Author: Bhaskar Roy/TNN
Publication: The Times of India
Date: October 7, 2004
The insider's account is always
considered the most authentic. Czech writer Milan Kundera's fiction offers
deep insights into the totalitarian communist regime that rifled his homeland.
Closer home, former CPM deputy leader
in the Lok Sabha Amal Datta's book on Lenin offers viewpoints of the Communist
icon that have left the Left circles embarrassed. Datta unambiguously sees
Lenin as having unleashed state terror after the Russian Revolution. Indeed
in 'Lenin, Revolution, State and Terror', Datta has sought to demolish
Lenin's iconic status, terming him as the "father of domestic Russian terrorism,
cruel and merciless".
Seeking to dispel the notion that
Gulag exile and appalling purges were associated with Stalin alone, Datta
says in chapter 12, "But it was really Lenin who had initiated the concentration
camps, mass terror, torture and execution which were allowed to stand above
the state." He quotes Lenin urging the party to resort to terror: "We must
encourage energetic action and largescale terror against the counter-revolutionaries
especially in Petrograd as decisive example." The demonised image of the
Russian leader that comes through the 256-page book expectedly has been
rebuffed by the communists.

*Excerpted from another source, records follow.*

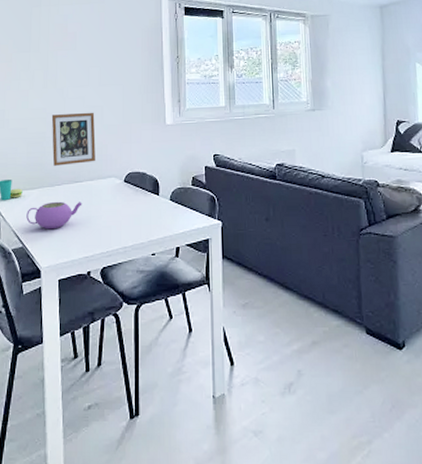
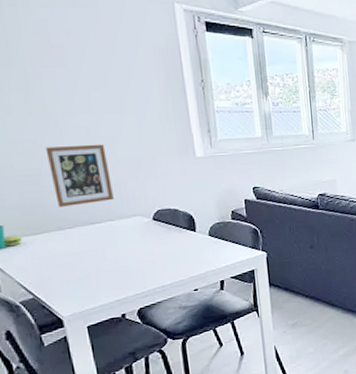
teapot: present [26,201,82,230] -> none [32,244,105,277]

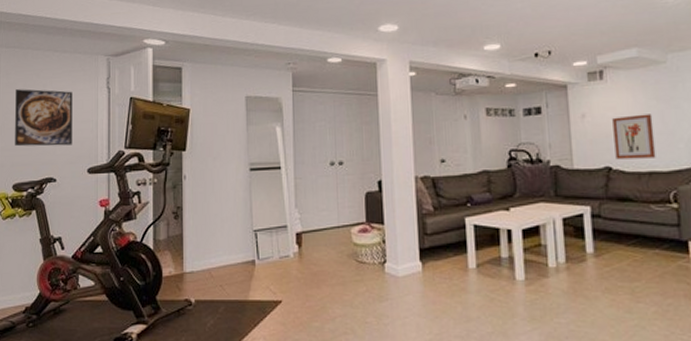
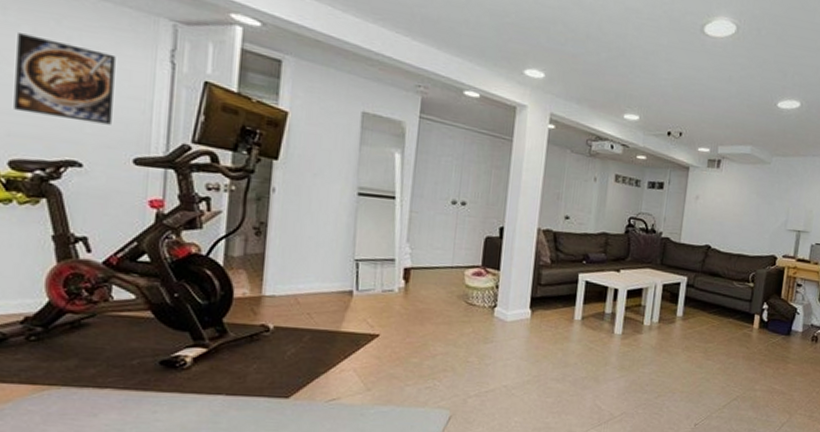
wall art: present [612,114,656,160] -> none [715,203,751,243]

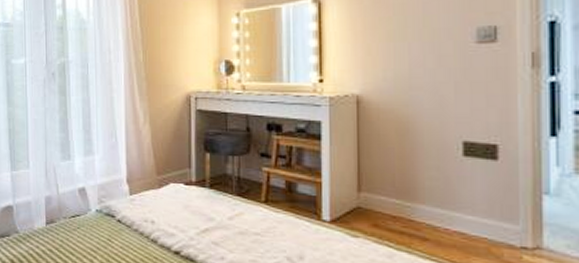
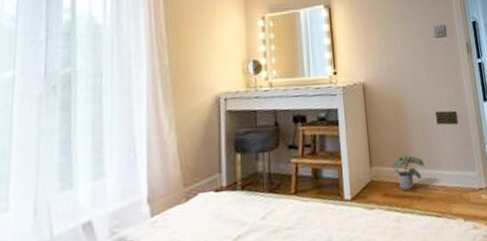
potted plant: none [387,185,437,227] -> present [391,154,425,191]

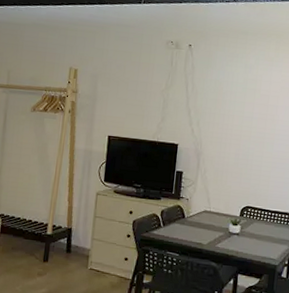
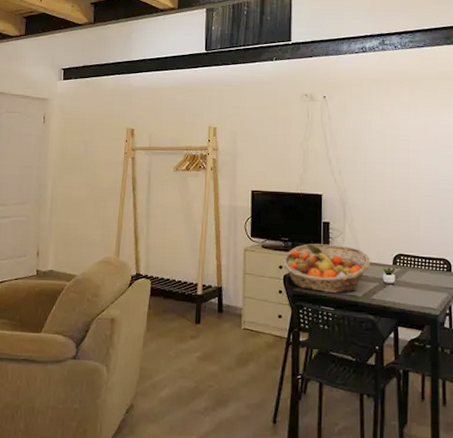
fruit basket: none [132,191,219,241] -> present [281,243,371,294]

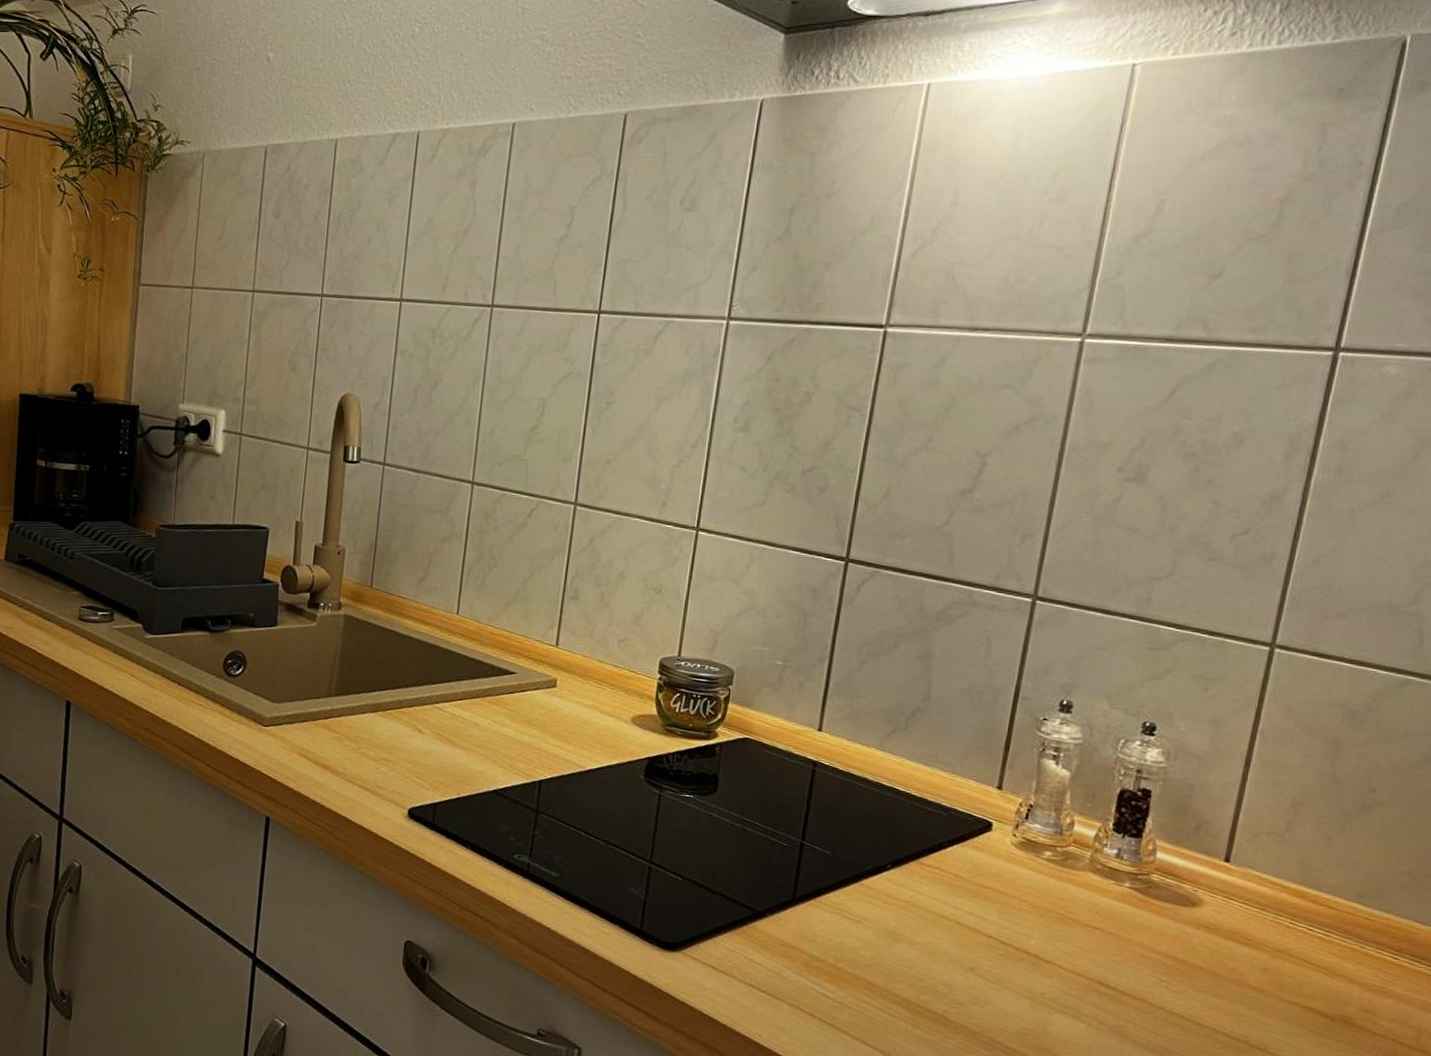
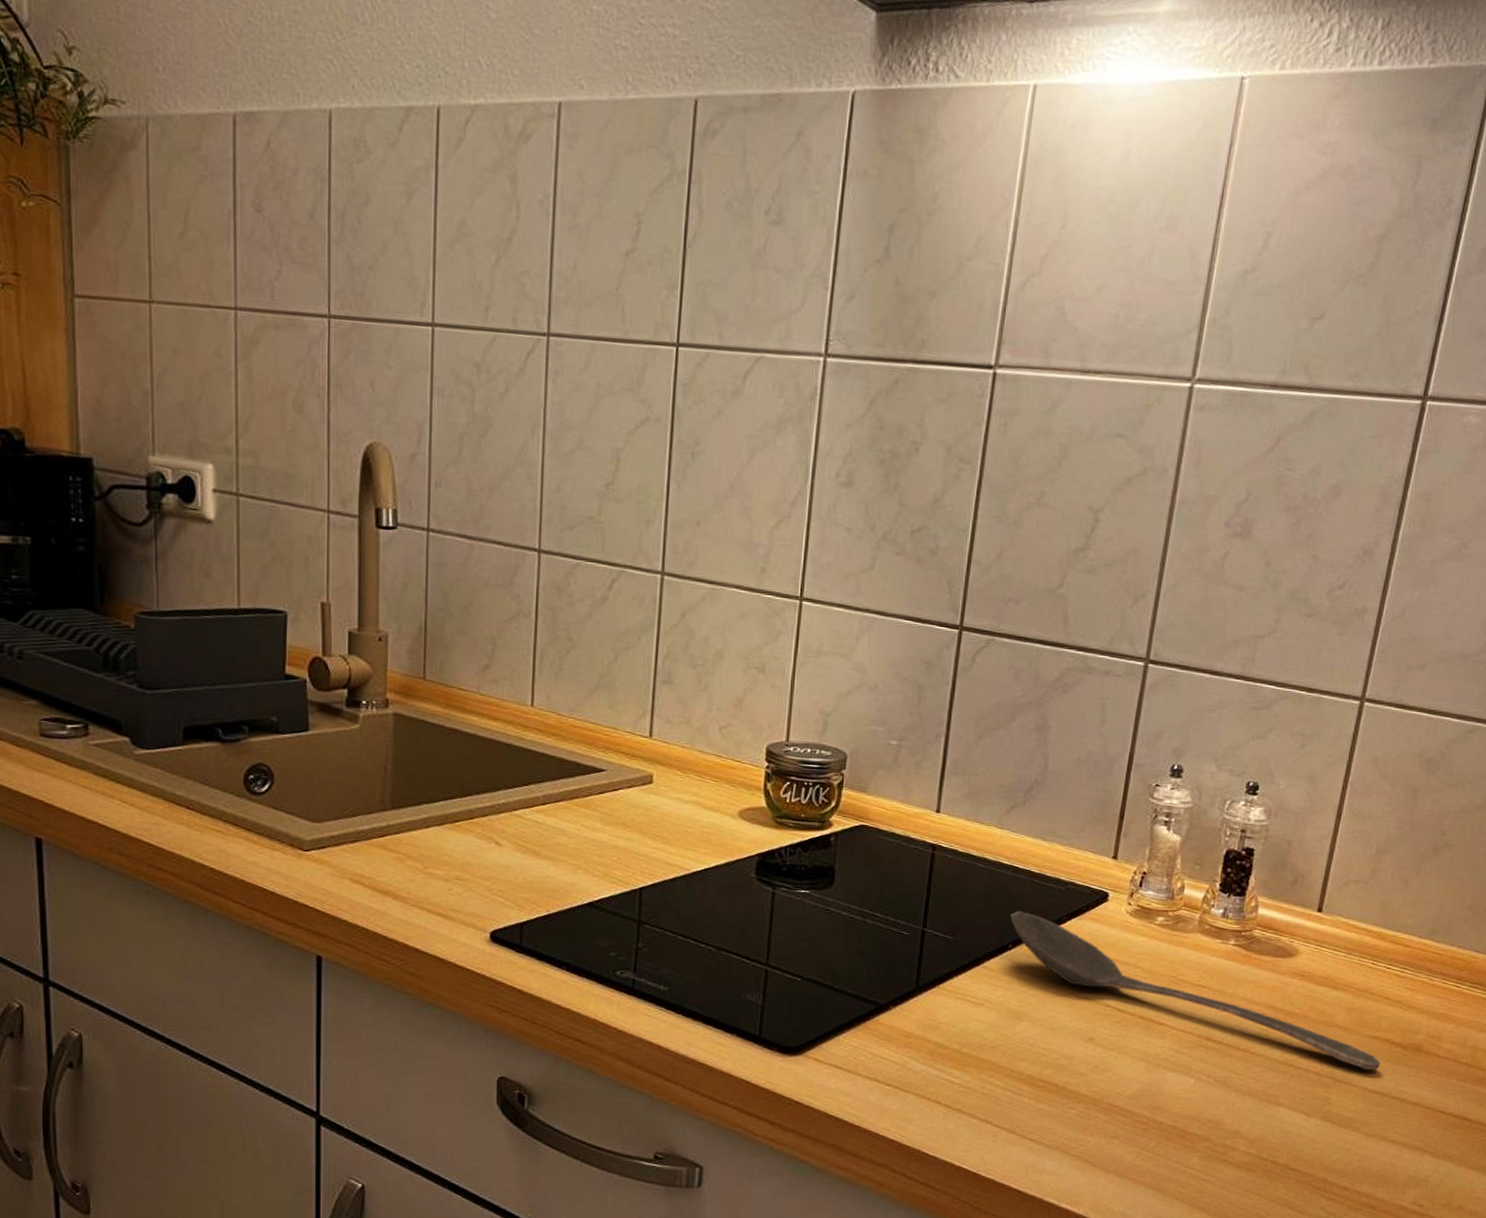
stirrer: none [890,832,1303,1040] -> present [1010,910,1381,1071]

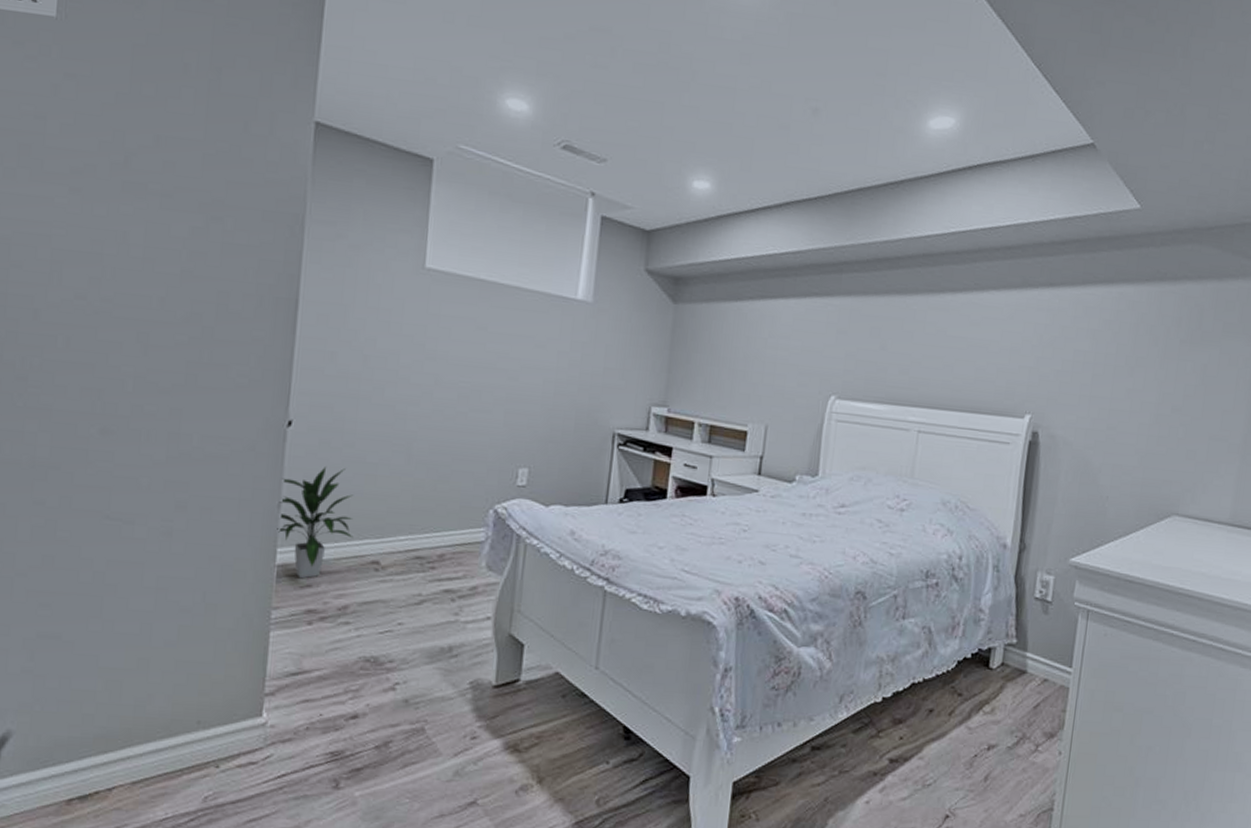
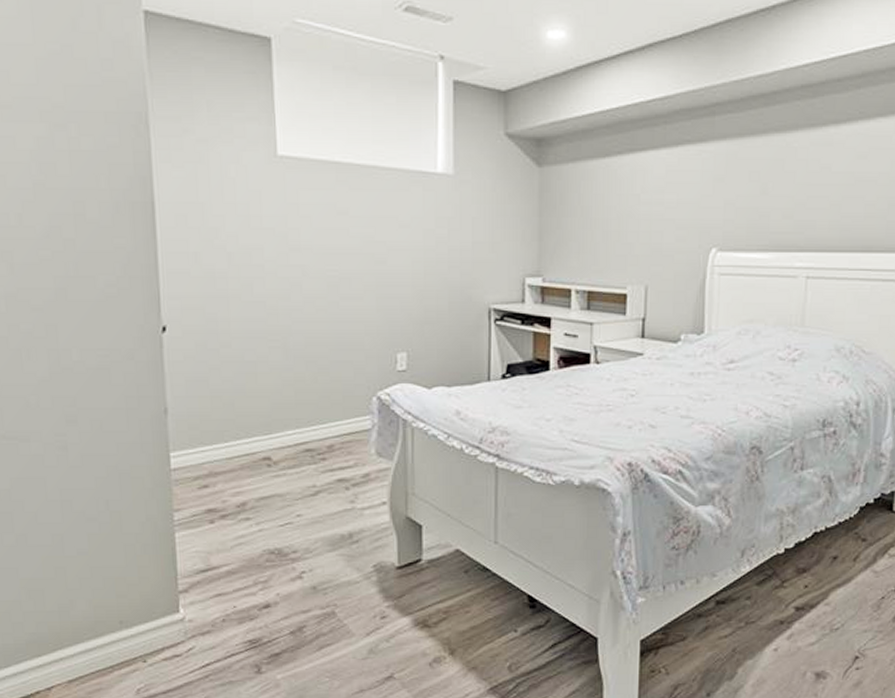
indoor plant: present [277,467,354,579] -> none [164,369,242,480]

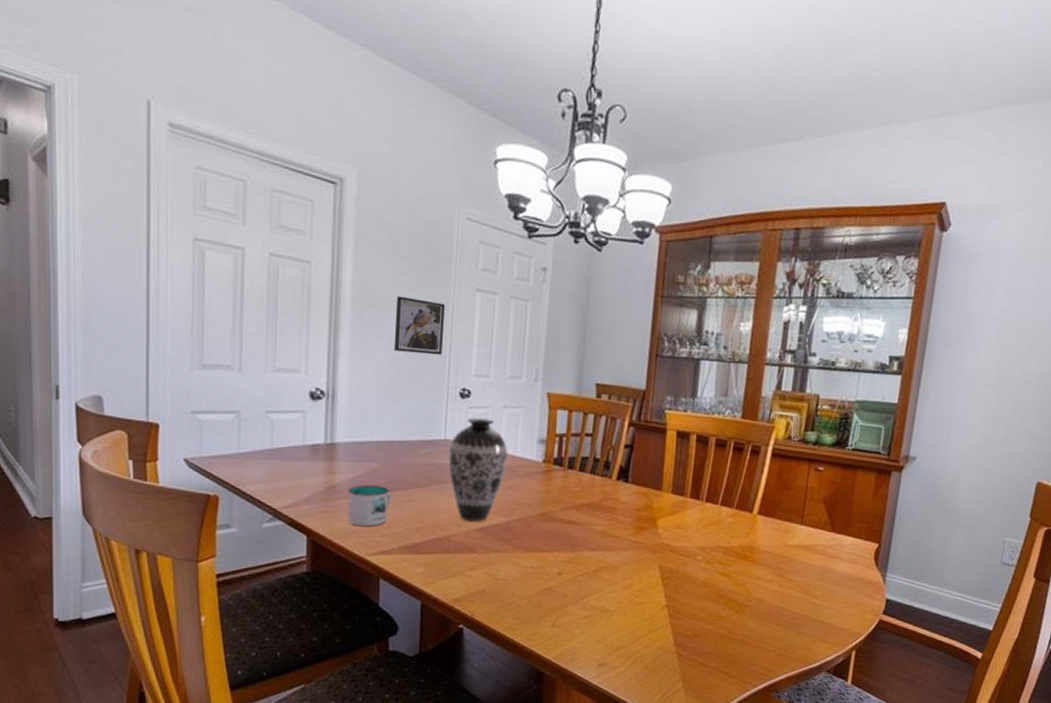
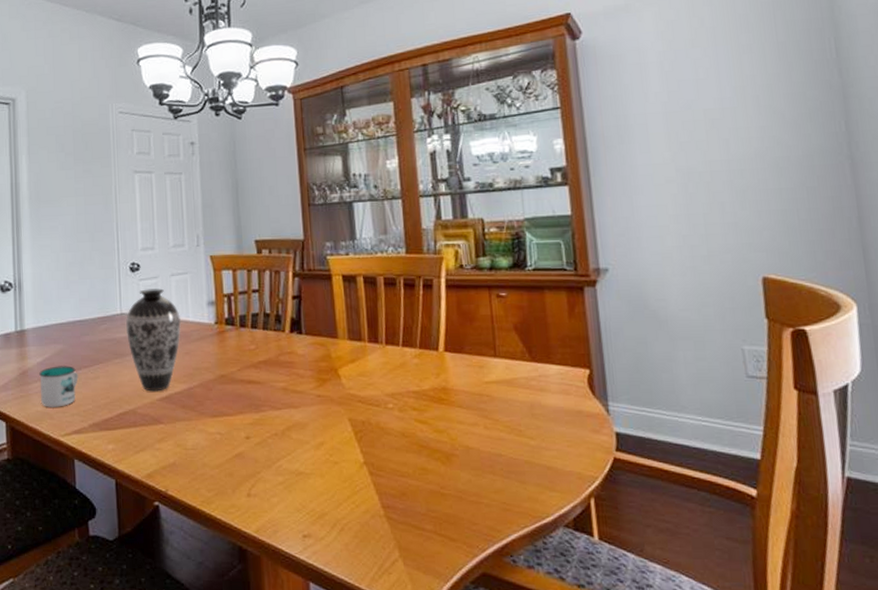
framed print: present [393,296,445,356] -> none [66,188,110,238]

Dismissing Datta as incapable of assessing
Lenin, CPI leader D Raja said, "He has no understanding of India, how can
he comment on Lenin and the Soviet situation soon after the revolution?"
Though Datta snapped ties with the CPM a few years ago, the fact that he
had held an important position in the party and is Jyoti Basu's nephew
has caused acute uneasiness in the Left circles.